Surprisingly, support for tobacco control cuts across geographic lines and is as strong in the tobacco-growing South as in other regions: 75.4 percent of the southerners in the Robert Wood Johnson poll favor banning cigarette vending machines, 1.5 percent more than the national average. Even Greensboro, North Carolina, the home of an RJR cigarette factory, adopted a strong smoke-free ordinance--and then defeated an industry-led recall initiative.
Support for tobacco control is as intense as it is broad. The Robert Wood Johnson poll reveals that 44 percent of the population believe they have lost family members or close friends to tobacco-related diseases, and these people are markedly more supportive of policies designed to limit tobacco promotion to minors.

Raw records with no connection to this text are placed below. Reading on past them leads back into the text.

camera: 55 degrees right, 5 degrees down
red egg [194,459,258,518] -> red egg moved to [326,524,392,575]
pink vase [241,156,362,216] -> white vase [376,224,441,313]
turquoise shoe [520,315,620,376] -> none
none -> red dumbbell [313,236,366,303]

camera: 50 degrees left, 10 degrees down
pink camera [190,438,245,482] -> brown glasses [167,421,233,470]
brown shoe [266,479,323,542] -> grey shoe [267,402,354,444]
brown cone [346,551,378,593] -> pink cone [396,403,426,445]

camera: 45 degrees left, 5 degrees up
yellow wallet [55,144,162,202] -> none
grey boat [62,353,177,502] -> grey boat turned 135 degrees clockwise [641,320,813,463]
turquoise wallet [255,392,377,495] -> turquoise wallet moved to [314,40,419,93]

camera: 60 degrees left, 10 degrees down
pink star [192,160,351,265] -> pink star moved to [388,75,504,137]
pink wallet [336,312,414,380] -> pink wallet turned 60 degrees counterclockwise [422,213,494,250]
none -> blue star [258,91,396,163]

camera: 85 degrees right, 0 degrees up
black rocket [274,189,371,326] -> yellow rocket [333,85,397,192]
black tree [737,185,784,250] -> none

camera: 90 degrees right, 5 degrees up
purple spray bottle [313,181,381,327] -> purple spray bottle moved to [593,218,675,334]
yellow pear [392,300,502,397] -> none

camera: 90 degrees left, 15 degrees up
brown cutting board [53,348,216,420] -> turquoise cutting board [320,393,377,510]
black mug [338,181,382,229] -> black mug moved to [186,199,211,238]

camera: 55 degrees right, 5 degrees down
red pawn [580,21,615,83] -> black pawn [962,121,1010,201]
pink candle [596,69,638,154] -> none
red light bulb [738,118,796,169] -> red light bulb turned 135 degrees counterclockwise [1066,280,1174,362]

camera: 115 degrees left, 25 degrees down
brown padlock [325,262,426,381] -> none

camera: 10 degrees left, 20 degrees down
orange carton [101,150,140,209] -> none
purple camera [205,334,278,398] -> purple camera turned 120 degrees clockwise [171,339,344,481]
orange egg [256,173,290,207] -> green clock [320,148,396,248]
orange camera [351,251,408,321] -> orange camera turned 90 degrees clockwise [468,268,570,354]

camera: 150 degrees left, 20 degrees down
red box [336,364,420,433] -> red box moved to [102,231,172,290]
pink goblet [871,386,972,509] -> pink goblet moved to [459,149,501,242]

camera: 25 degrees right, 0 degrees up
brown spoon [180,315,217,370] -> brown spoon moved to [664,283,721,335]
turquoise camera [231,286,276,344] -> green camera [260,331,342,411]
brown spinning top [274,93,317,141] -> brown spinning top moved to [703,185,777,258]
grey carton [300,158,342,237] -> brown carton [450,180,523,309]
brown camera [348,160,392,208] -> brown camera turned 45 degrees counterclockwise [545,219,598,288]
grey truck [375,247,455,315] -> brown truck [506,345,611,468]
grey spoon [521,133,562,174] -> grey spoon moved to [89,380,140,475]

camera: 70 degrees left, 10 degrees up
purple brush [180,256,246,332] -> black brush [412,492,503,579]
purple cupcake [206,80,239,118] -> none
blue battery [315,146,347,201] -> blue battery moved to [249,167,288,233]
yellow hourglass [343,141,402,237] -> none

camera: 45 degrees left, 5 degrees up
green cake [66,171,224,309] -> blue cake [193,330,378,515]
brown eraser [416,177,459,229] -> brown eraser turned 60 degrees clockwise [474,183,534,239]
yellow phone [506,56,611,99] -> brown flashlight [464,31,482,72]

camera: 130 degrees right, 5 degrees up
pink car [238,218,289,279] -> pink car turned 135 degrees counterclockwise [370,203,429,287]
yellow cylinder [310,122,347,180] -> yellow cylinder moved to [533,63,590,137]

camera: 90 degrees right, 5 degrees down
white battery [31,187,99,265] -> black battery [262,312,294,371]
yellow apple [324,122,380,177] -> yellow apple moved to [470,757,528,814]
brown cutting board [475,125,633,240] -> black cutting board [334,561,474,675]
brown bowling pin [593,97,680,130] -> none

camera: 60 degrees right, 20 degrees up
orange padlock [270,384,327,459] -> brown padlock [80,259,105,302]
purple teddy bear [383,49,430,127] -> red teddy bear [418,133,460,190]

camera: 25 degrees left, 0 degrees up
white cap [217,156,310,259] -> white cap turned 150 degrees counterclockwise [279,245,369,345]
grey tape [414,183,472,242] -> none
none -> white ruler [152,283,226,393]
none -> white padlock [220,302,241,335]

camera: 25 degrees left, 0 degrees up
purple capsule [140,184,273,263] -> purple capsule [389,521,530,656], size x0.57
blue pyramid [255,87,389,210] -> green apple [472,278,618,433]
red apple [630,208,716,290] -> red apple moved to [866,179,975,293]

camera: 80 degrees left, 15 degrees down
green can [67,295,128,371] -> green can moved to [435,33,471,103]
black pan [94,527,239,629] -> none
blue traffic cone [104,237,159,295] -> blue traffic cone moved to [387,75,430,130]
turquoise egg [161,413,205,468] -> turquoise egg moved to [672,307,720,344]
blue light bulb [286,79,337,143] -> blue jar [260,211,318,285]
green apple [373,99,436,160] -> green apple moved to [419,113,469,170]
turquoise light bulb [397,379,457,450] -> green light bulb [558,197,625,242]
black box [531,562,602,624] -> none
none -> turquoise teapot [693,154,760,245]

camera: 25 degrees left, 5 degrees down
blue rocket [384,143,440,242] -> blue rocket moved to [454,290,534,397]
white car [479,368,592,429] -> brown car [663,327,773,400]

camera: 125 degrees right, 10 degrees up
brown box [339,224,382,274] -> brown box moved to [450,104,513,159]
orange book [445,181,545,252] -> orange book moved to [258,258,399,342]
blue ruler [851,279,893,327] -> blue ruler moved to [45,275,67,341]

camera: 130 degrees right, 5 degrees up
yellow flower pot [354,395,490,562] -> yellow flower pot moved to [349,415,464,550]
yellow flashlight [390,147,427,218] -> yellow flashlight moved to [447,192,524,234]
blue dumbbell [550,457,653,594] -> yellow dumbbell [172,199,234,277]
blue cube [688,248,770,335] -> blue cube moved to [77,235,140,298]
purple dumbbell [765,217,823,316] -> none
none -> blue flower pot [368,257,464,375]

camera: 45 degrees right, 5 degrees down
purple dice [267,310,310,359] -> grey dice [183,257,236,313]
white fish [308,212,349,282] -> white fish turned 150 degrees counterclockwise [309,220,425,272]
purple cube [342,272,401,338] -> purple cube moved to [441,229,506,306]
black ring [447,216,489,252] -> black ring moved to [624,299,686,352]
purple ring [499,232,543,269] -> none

But if Clinton supports the FDA, isn't he vulnerable to attacks on big government? Not in this instance. The FDA is trusted, even popular. Of all the functions of the federal government, protection of health and safety enjoys the highest support, and the FDA is one agency that symbolizes that support. Even a poll commissioned by the right-wing Citizens for a Sound Economy, whose questions were designed to evoke chords of discontent with the FDA, could not shake the confidence that most people express in the agency. Two thirds of those polled held a favorable opinion of the FDA. Two years ago even Newt Gingrich acknowledged in a letter to the Coalition on Smoking OR Health that FDA regulation of cigarettes was a reasonable exercise of its responsibilities.
The tobacco industry, by contrast, is in chronically low repute. That ill repute rubs off on politicians who consort with it. Nothing more belies the new Republican congressional leadership's claim to speak for the people than its sordid ties to the tobacco lobby. The issue promises a great contrast between Clinton and his likely 1996 foes. Bob Dole and Phil Gramm are closely aligned with tobacco, and Pete Wilson's campaign manager is a former vice president for Philip Morris.
Although tobacco regulation is not at the top of the public agenda, battling Big Tobacco is unlikely to fade into obscurity. In March, CBS's 60 Minutes presented a scathing profile of a former tobacco lobbyist, Victor Crawford, now afflicted with throat cancer, who calmly admitted lying for the money. Several print and TV investigative reporters and teams are preparing exposés of the close connections between the tobacco lobby and the new leaders of Congress (as well as the old). Newsweek already heralded the election results as the triumph of the "Merchants of Death"--tobacco, booze, and guns. Let the Republicans smoke, drink, and shoot themselves in the foot.